Fisher pointed out that the government ban is indubitably an attack on the principle of free speech. She noted: ‘We take it for granted that we can say what we like, as long as we are not encouraging people to hurt others, or, indeed, themselves. Inciting violence is not the same as enjoying freedom of speech. Being hateful is also not inciting violence; it’s being nasty. There’s a difference and knowing this difference is the defining line between those who believe in the fundamental tenets of freedom of speech and those who believe in it as long as it suits their politically correct, pandering agenda.’ She castigated Coleman’s act of cancelling the visa as ‘malicious’ and added: ‘There was no warning – despite the speaking-tour visa being approved in September – and its timing was obviously designed to cause maximum disruption.’ That, or (one might suggest) the government had suddenly been subjected to extreme pressure or inducement.

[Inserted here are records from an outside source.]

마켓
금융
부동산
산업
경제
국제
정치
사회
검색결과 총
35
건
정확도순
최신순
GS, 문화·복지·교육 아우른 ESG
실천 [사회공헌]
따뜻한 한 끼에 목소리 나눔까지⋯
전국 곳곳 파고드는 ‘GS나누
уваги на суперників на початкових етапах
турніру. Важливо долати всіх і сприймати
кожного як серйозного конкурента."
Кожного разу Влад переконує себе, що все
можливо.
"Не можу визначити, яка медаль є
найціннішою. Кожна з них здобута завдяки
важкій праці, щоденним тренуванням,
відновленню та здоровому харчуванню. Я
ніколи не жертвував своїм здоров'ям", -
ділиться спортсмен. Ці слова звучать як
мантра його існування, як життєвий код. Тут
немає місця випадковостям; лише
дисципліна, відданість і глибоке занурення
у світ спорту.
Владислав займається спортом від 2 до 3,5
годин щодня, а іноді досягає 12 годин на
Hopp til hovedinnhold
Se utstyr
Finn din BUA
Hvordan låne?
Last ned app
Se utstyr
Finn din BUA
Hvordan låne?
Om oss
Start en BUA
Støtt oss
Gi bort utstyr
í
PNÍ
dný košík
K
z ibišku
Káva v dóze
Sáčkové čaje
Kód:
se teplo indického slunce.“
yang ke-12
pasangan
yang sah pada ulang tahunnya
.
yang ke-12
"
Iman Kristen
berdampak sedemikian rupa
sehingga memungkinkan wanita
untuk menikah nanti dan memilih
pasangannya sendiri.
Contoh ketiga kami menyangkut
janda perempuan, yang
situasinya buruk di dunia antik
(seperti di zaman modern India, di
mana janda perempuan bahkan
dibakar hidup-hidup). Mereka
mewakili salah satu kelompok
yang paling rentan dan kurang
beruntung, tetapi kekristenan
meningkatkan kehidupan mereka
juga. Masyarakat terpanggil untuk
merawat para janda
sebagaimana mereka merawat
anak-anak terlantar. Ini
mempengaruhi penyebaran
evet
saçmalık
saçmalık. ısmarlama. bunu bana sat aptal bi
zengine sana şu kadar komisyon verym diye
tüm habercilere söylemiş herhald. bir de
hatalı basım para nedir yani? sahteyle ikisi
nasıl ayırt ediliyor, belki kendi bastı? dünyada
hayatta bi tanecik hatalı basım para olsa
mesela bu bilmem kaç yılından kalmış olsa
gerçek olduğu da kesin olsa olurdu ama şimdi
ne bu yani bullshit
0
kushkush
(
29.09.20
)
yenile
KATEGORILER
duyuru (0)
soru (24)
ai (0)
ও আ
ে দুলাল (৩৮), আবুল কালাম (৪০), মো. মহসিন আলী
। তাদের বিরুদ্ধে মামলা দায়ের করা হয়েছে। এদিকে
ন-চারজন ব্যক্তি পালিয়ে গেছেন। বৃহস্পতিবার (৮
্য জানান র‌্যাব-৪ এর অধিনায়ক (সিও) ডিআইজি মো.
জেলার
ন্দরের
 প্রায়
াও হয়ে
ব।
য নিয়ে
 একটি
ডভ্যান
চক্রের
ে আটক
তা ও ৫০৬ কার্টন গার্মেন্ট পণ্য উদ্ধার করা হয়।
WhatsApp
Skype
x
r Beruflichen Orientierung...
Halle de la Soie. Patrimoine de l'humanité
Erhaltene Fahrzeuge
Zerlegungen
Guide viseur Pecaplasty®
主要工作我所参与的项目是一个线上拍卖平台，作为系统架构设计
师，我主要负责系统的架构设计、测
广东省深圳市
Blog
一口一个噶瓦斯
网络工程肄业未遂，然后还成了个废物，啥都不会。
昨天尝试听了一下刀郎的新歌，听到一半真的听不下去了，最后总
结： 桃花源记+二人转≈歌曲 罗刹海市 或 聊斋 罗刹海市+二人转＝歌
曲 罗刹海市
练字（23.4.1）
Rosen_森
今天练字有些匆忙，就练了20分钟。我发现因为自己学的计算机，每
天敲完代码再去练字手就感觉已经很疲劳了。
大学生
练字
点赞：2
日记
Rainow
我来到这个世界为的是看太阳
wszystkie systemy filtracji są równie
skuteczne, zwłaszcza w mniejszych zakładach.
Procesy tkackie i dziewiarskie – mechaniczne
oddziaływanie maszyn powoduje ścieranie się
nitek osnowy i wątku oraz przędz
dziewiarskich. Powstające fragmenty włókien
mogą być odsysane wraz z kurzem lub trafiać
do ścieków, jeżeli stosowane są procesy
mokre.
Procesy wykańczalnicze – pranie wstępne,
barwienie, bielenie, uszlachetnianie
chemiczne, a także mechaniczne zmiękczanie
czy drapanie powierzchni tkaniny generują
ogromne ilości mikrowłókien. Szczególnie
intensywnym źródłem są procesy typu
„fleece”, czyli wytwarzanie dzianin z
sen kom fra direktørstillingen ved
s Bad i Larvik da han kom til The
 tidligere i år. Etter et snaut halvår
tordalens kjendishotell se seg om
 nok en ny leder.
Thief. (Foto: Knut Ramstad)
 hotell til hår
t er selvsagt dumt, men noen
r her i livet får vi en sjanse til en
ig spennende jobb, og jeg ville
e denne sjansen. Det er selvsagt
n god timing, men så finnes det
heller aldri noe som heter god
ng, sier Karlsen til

Apparently Coleman stated that Icke’s views on ‘Zionism, vaccination and global warming’ meant that he was no longer a suitable candidate to be espousing his views here. Fisher, who is Jewish herself, added that ‘contrary to popular belief, Icke is neither a Holocaust denier nor a Jew-hater’, but that he ‘takes issue with Zionism as a political organisation, not Jews.’ She denounced the hypocrisy implicit in the ban. ‘I’m seeing a pattern here. Icke coins it the totalitarian tiptoe, the slow erosion of our freedom in the name of so-called progressive protectionism that ultimately indulges the few at the expense of the many.’ Fisher also noted that Icke has been here ten times before ‘and never once has he preached hate or violence, nor have there been any incidents at, or in relation to, any of his events. Fisher deserves high praise for the courage she has shown in defending the principle of free speech. Australians generally need to ensure that this deplorable piece of censorship remains publicly unacceptable and is not used to further erode public discussion on controversial topics, including those affecting Jewish interests.